### The data
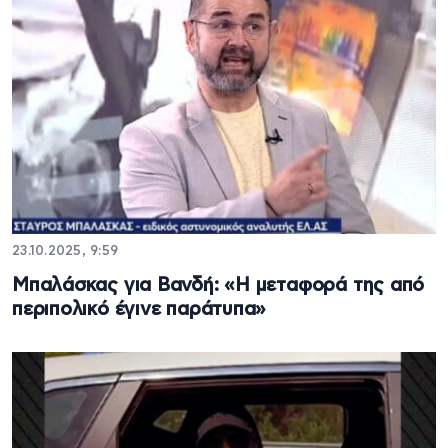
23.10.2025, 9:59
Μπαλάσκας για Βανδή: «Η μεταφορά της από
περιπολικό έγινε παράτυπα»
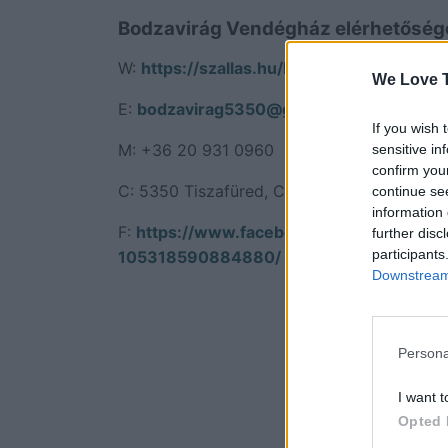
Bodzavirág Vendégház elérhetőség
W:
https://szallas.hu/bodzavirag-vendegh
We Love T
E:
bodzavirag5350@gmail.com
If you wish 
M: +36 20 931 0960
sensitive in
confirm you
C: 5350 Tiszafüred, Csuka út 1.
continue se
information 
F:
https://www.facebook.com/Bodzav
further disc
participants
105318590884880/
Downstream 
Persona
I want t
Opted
---
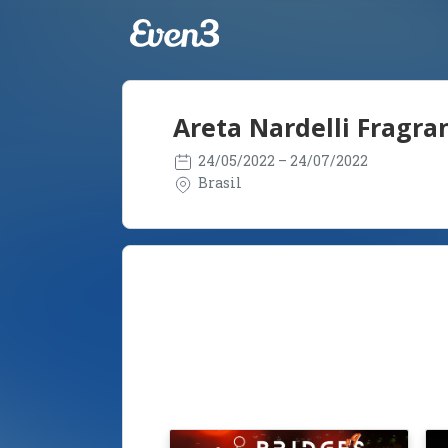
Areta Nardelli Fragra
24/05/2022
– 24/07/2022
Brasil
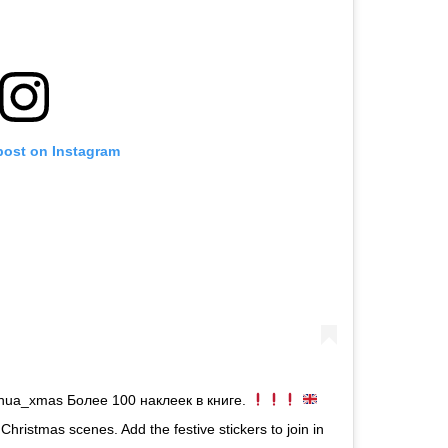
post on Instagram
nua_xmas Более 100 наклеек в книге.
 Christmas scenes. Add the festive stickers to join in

### Exercise
Look through the listing and return each line containing the word "https".

### Response area
https://szallas.hu/bodzavirag-vendegh
https://www.facebook.com/Bodzav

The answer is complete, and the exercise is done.